Se nos dice incidentalmente que Saulo ahora también se llama Pablo (v. 9). Éste será el nombre con el que se le designará a partir de ahora en el Nuevo Testamento. El episodio anterior, por dos veces (13,1.2), enumeraba a Saulo en último lugar. Desde ahora, cuando aparezcan nombres de varios misioneros, Pablo será nombrado el primero.
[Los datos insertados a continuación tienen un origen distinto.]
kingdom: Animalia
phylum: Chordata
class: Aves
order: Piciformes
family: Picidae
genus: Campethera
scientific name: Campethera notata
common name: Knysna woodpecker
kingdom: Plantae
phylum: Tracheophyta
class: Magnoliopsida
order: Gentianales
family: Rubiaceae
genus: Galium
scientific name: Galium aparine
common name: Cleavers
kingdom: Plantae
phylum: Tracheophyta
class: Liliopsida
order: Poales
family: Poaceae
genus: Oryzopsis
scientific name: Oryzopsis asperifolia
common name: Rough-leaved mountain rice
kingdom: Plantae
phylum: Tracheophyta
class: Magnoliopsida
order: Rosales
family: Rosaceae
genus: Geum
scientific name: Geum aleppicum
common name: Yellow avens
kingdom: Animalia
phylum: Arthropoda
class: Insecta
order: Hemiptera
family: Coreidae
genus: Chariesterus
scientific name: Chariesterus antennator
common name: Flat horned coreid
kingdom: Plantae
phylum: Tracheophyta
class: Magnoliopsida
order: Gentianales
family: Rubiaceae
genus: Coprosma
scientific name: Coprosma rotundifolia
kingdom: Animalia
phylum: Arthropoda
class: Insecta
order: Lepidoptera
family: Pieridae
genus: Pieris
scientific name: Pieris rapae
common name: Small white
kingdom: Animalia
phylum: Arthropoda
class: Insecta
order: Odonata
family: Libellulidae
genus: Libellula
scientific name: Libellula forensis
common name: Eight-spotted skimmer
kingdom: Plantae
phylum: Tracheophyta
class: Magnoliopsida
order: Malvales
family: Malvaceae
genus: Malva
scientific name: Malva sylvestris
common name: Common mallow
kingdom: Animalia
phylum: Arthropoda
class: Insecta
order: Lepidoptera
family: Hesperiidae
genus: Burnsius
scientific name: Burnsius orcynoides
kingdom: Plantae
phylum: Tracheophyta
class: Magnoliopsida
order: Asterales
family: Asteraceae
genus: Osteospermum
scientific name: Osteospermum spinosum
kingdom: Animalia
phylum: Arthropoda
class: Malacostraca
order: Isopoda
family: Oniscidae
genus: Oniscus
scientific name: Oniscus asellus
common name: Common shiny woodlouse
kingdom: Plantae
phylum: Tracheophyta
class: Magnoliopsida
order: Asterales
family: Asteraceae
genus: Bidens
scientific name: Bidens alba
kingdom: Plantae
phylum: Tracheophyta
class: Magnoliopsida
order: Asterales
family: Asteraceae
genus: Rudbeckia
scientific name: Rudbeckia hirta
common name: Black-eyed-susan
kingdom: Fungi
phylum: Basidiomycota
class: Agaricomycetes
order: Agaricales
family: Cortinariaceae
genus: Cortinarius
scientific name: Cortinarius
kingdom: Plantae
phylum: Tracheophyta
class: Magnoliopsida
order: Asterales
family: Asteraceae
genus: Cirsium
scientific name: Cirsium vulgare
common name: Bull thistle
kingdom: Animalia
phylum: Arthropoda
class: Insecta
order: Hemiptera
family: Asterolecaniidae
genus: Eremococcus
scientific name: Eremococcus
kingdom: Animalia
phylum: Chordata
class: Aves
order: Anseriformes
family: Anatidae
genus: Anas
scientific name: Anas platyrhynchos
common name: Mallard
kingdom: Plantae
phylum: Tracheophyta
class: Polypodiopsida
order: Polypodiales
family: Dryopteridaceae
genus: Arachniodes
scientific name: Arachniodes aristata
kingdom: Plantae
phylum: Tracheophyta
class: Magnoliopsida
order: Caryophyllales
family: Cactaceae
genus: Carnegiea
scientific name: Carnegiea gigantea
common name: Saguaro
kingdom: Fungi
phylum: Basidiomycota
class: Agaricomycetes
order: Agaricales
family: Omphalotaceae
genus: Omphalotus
Es señal de la importancia que tendrá en la misión apostólica de la Iglesia: «No sólo debemos considerar en el Apóstol la magnitud y excelencia de sus virtudes y su pronta y robusta disposición de ánimo, por las que mereció llegar a un premio tan grande, sino que hemos de pensar también que su naturaleza era en todo igual a la nuestra; de este modo, las cosas más arduas nos parecerán fáciles y llevaderas y, esforzándonos en este breve tiempo de nuestra vida, alcanzaremos aquella corona incorruptible e inmortal, por la gracia y la misericordia de nuestro Señor Jesucristo» (S. Juan Crisóstomo, De laudibus sancti Pauli apostoli 2).

Será costumbre de Pablo comenzar la predicación del Evangelio en la sinagoga, si la hay, de cada ciudad visitada (v. 5). No lo hace por táctica, sino por coherencia con el designio salvador de Dios que le ha sido dado conocer. Como Jesús, se siente obligado a anunciar primeramente el Reino a los israelitas, a quienes «pertenece la adopción de hijos y la gloria y la alianza y la legislación y el culto y las promesas, de ellos son los patriarcas y de ellos según la carne desciende Cristo» (Rm 9,4-5). Los judíos serán los primeros a los que se les anuncie el Evangelio, puesto que fueron también los primeros en recibir las promesas divinas (cfr 13,46).

La acción de Pablo sobre Barjesús-Elimas es uno de los pocos milagros punitivos del Nuevo Testamento. Los comentaristas hacen notar el carácter medicinal y pasajero de este castigo (cfr v. 11): «Pablo desea convertirle con un milagro análogo al que sirvió para convertirle a él. La frase hasta el tiempo señalado no es la palabra de uno que castiga sino de quien convierte» (S. Juan Crisóstomo, In Acta Apostolorum 28,1). El castigo de Elimas influye en la conversión de Sergio Pablo pero no representa el papel decisivo. El texto señala explícitamente que el procónsul es atraído a la fe (v. 12) por la coherencia y grandeza de la doctrina cristiana.